Lesson 27: The ggplot2 Graphics Package

Now, on to ggplot2.

The ggplot2 package was written by Hadley Wickham, who later became Chief Scientist at RStudio. It’s highly complex, with well over 400 functions, and rather abstract, but quite powerful. We will touch on it at various points in this tutorial, while staying with base-R graphics when it is easier to go that route.

Now to build up to using ggplot2, let’s do a bit more with base-R graphics first, continuing with our weight/age investigation of the ballplayers. To begin, let’s do a scatter plot of weight against age, color-coded by position. We could type

> plot(mlb$Age,mlb$Weight,col=mlb$PosCategory)

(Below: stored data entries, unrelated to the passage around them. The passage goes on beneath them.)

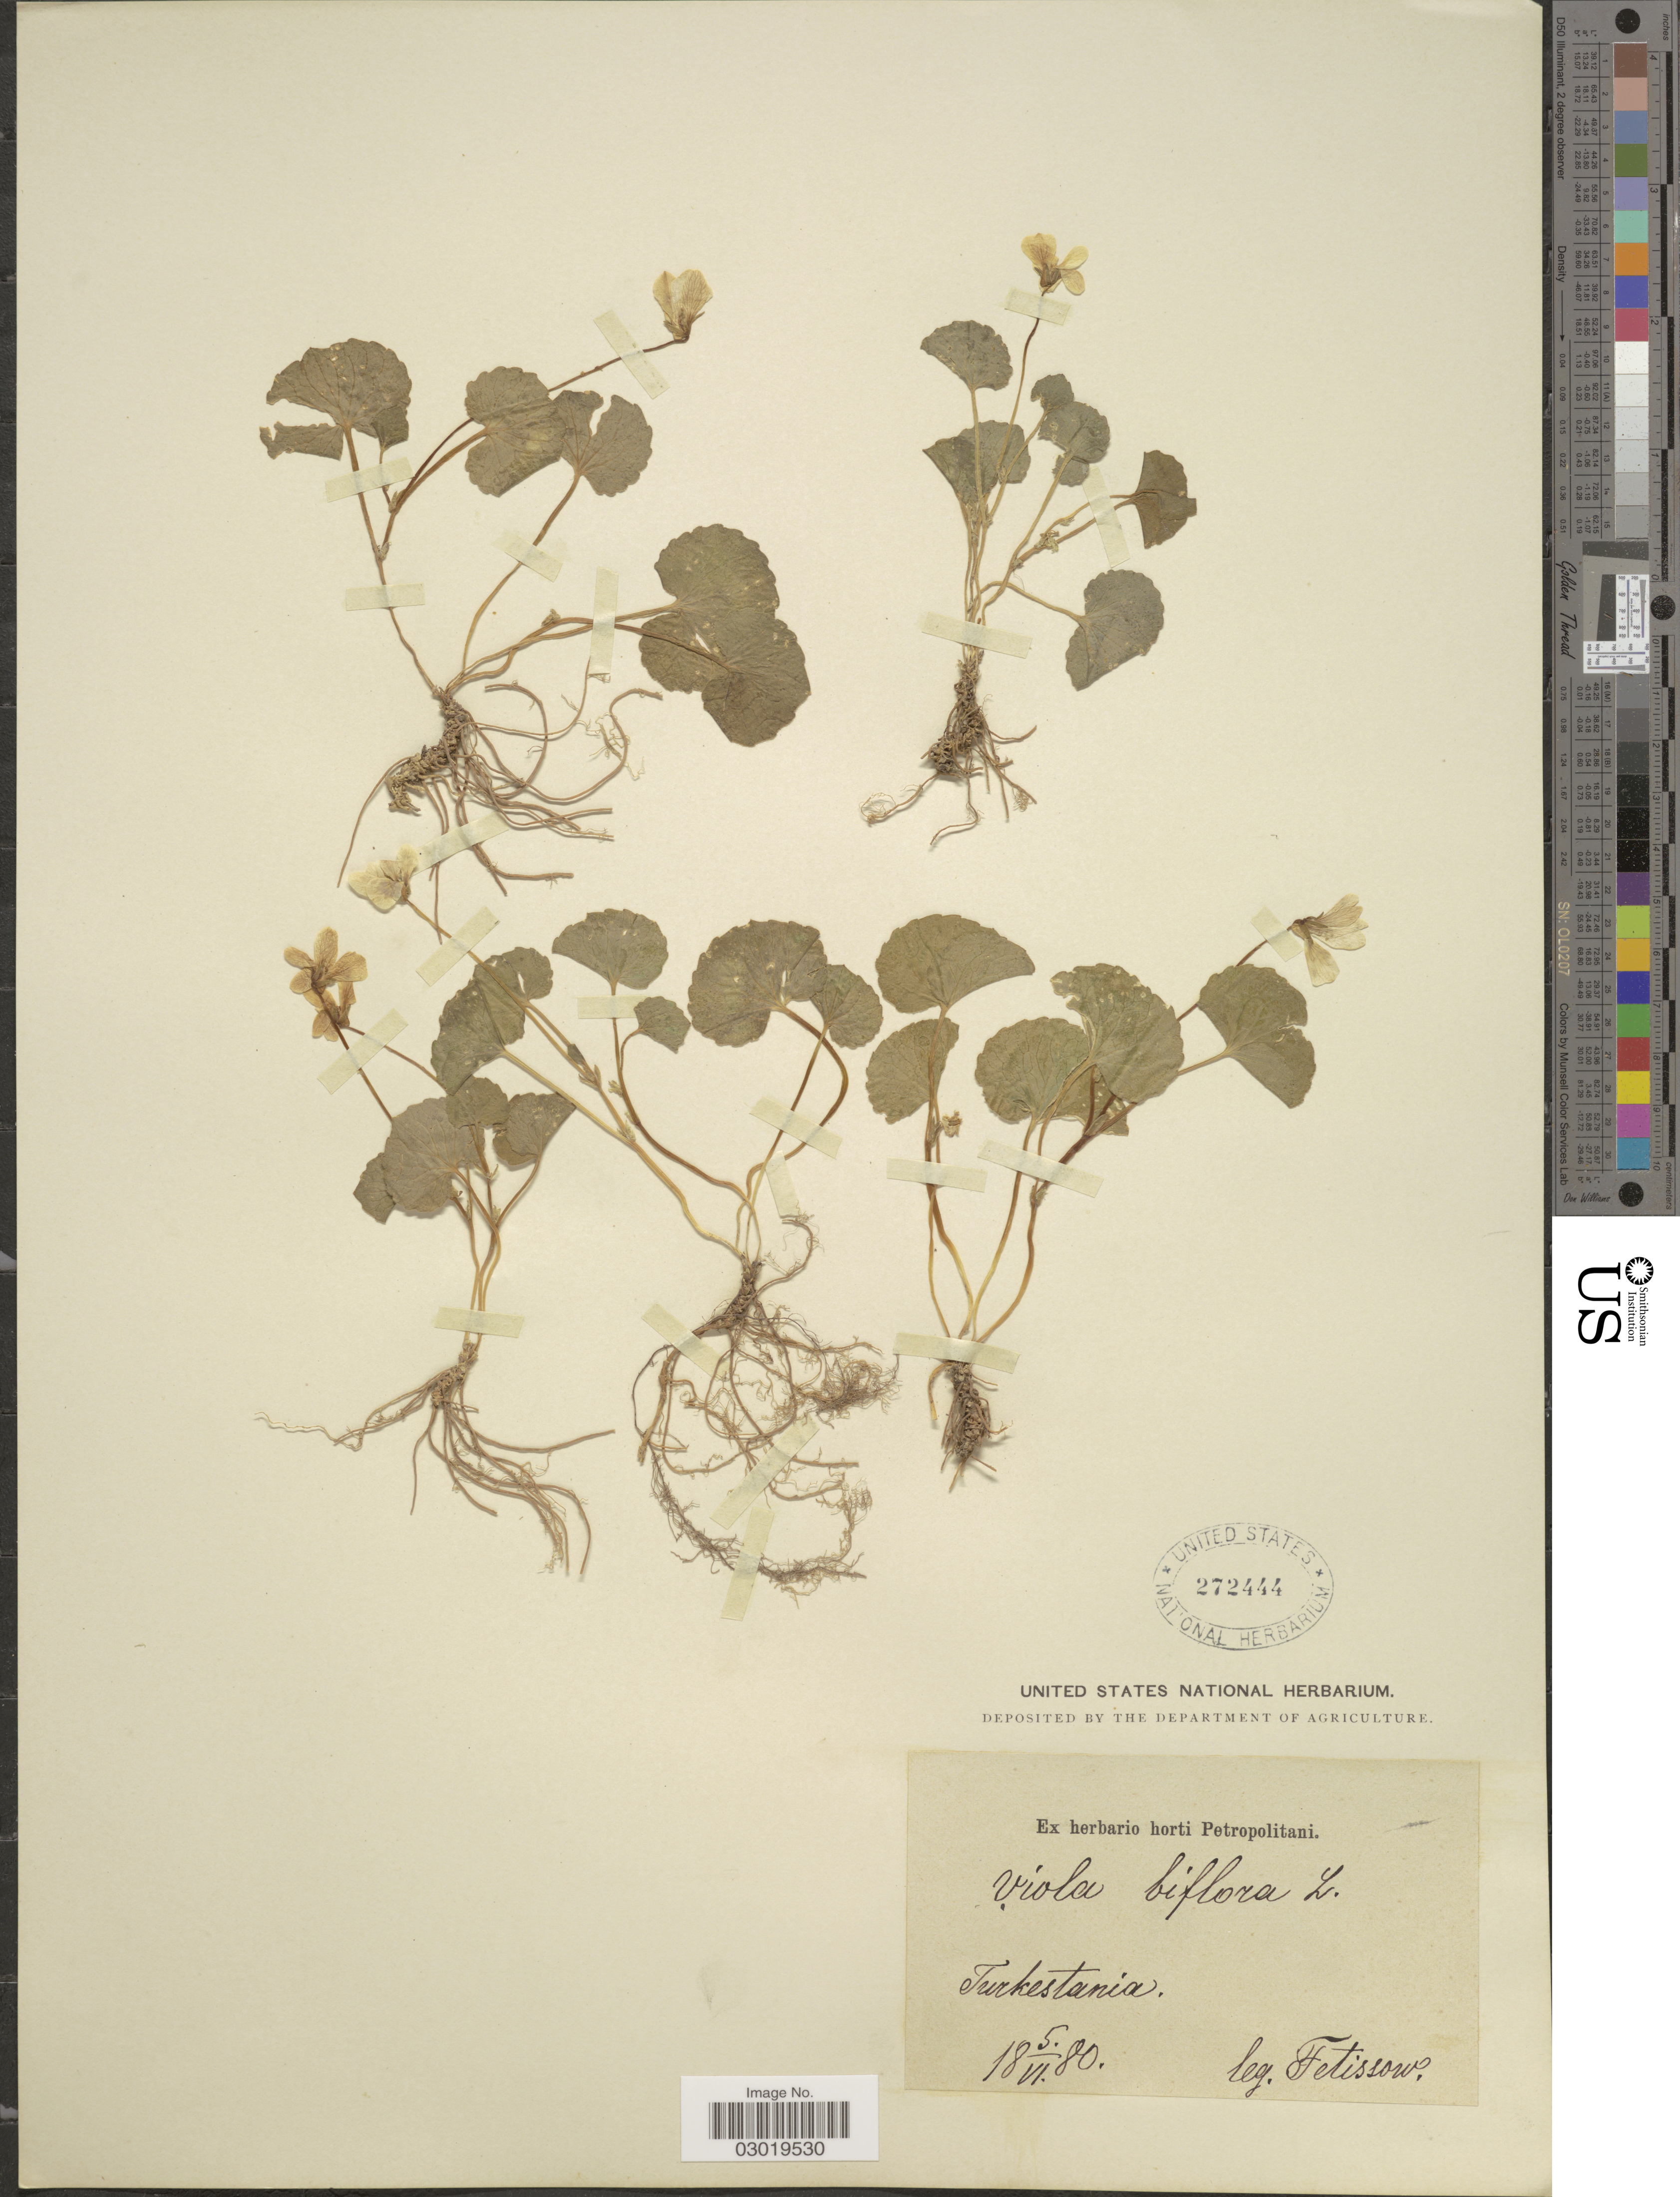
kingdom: Plantae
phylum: Tracheophyta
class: Magnoliopsida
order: Malpighiales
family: Violaceae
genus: Viola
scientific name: Viola biflora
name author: L.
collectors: -. Fetissow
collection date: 1880-06-05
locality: Turkestania.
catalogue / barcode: US 272444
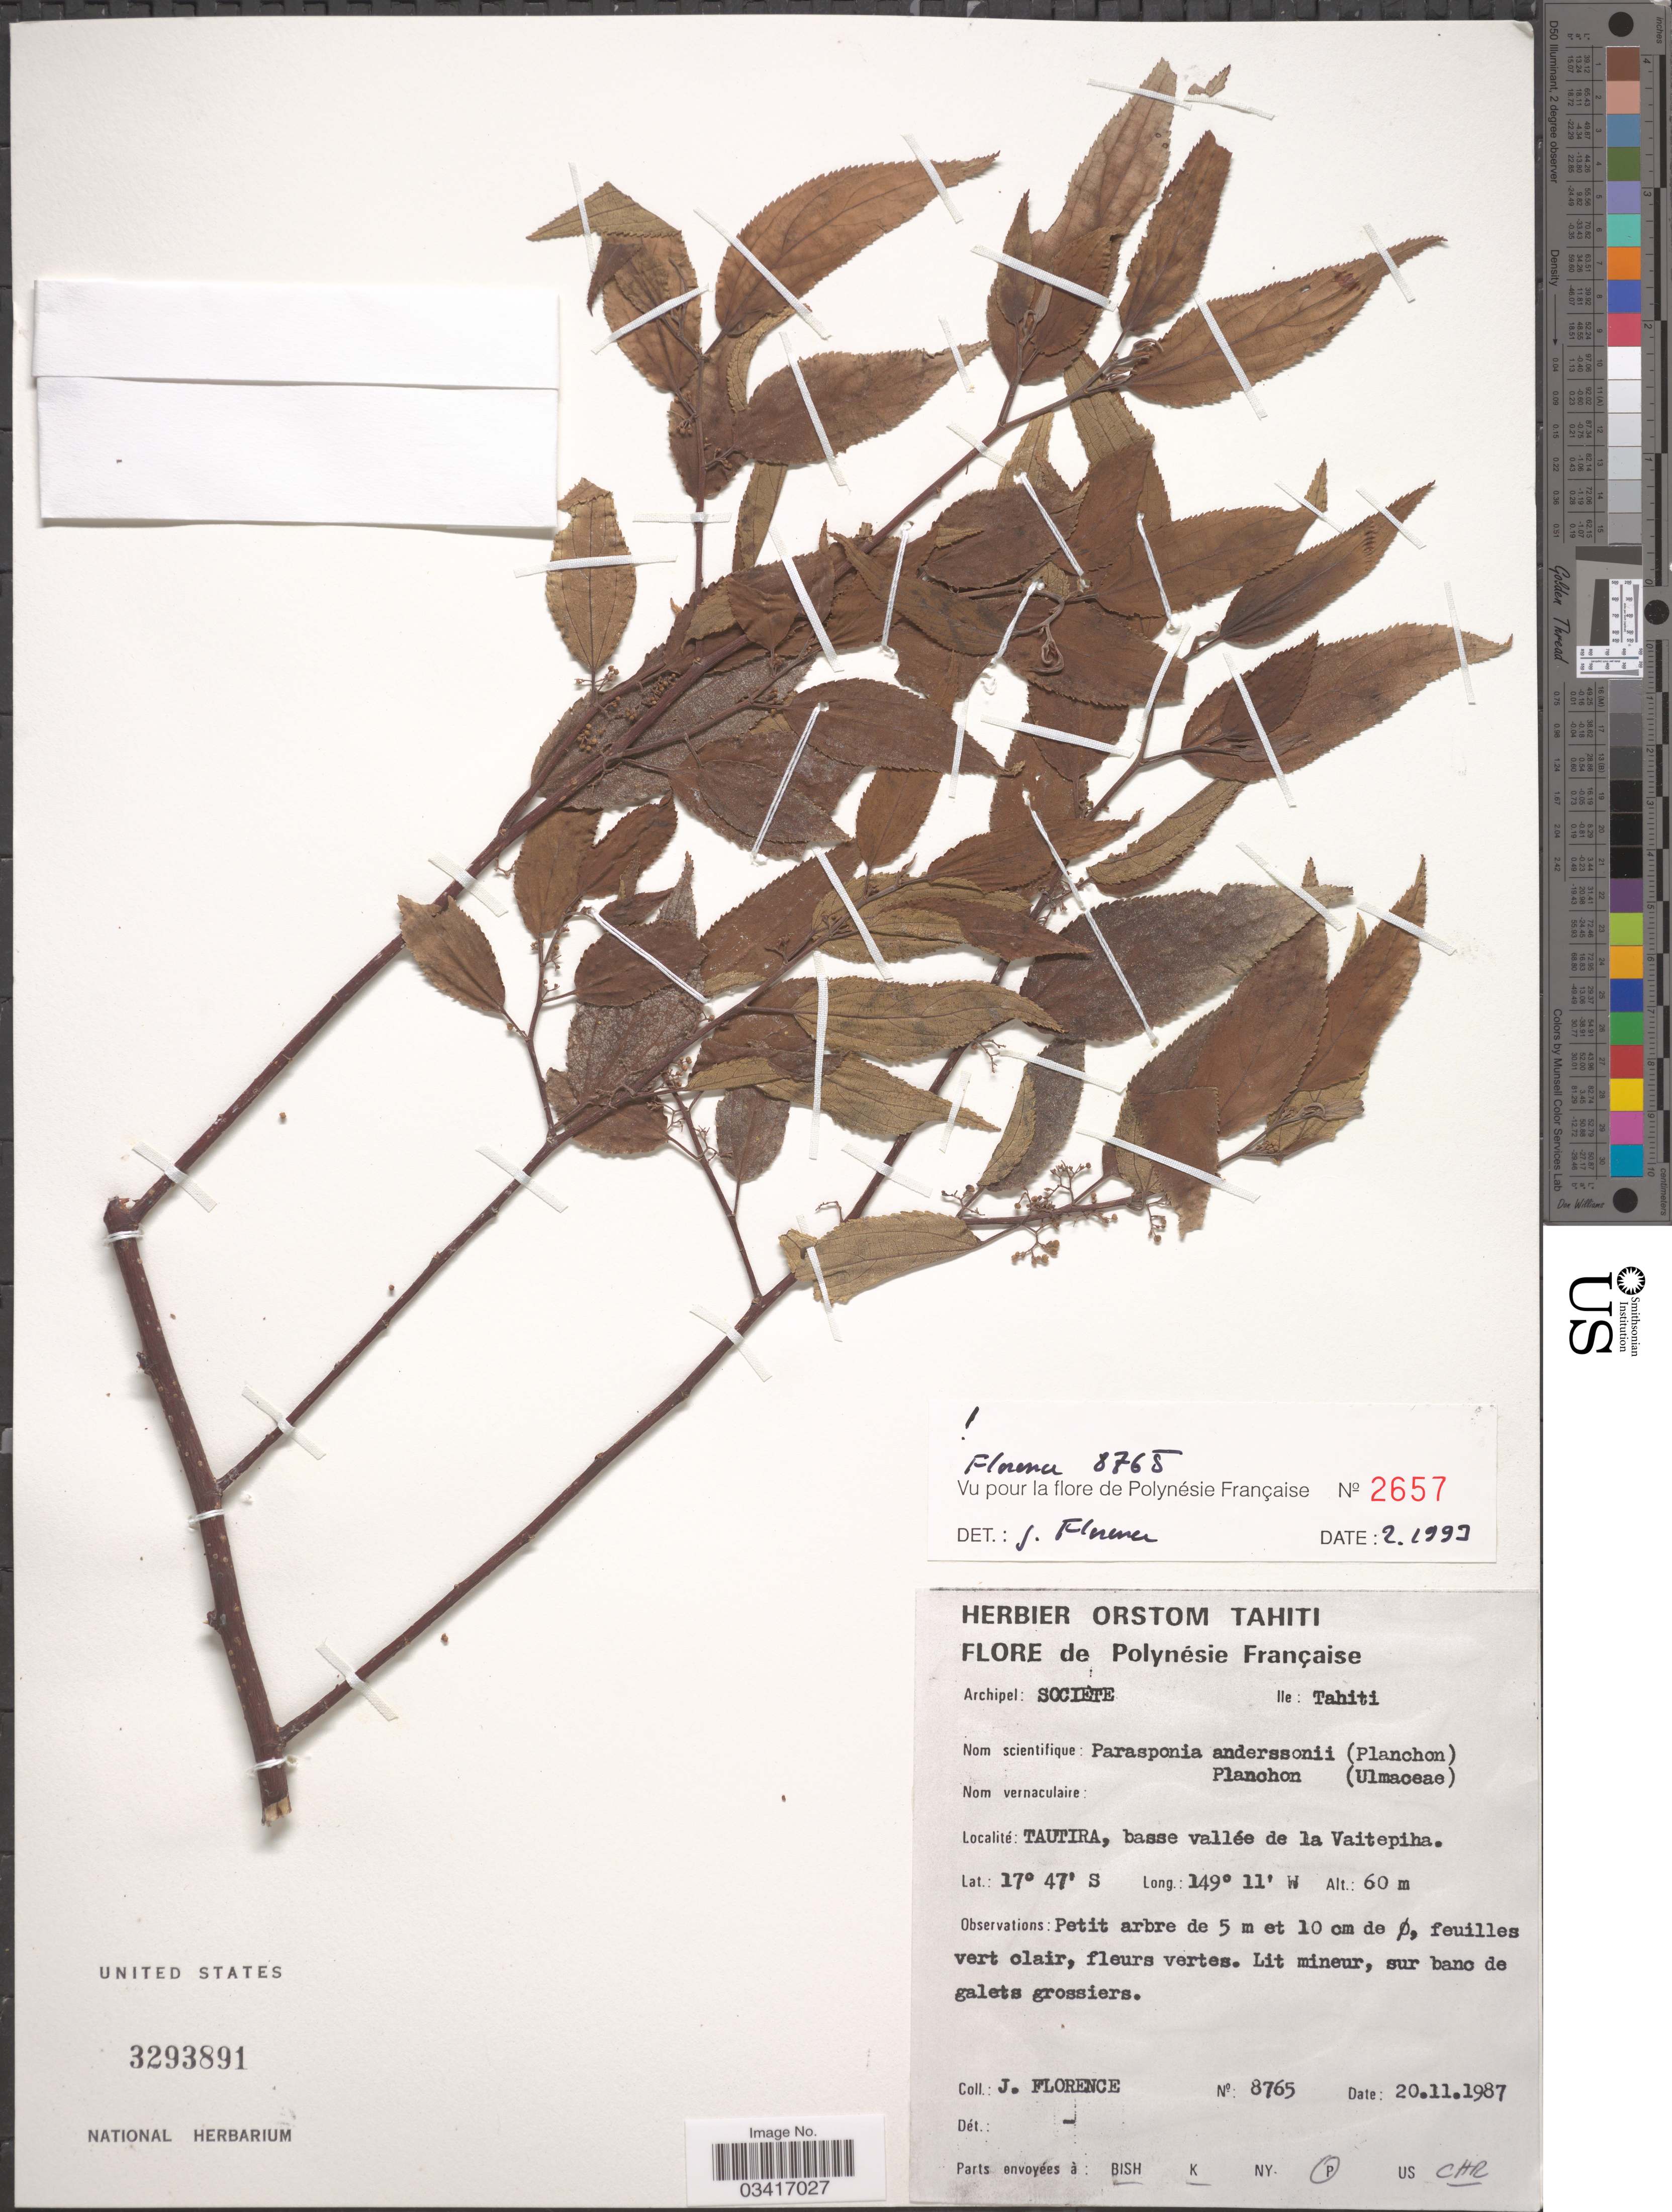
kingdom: Plantae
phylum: Tracheophyta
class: Magnoliopsida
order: Rosales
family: Cannabaceae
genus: Parasponia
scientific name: Parasponia andersonii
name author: Planch.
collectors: J. Florence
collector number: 8765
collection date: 1987-11-20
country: French Polynesia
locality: Polynésie Française. Archipel: Sociète. Ile: Tahiti. Tautira, basse vallée de la Vaitepiha.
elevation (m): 60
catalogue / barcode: US 3293891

but to save some typing, let’s use R’s with function (we’ll change the point size while we are at it):

> with(mlb,plot(Age,Weight,col=PosCategory,cex=0.6))

By writing with, we tell R to take Age, Weight and PosCategory in the context of mlb.

alt text

Here is how we can do it in ggplot2:

First, I make an empty plot, based on the data frame mlb:

> p <- ggplot(mlb)

Nothing will appear on the screen. The package displays only when you “print” the plot:

> p

This will just display an empty plot. (Try it.) By the way, recall that any expression you type, even 1 + 1, will be evaluated and printed to the screen. Here the plot (albeit) empty is printed to the screen.

Now let’s do something useful:

> p + geom_point(aes(x = Age, y = Weight, col = PosCategory),cex=0.6)

alt text

What happened here? Quite a bit, actually, so let’s take this slowly.

One nice thing is that we automatically got a legend printed to the right of the graph, so we know which color corresponds to which position. We can do this in base-R graphics too, but need to set an argument for it in plot.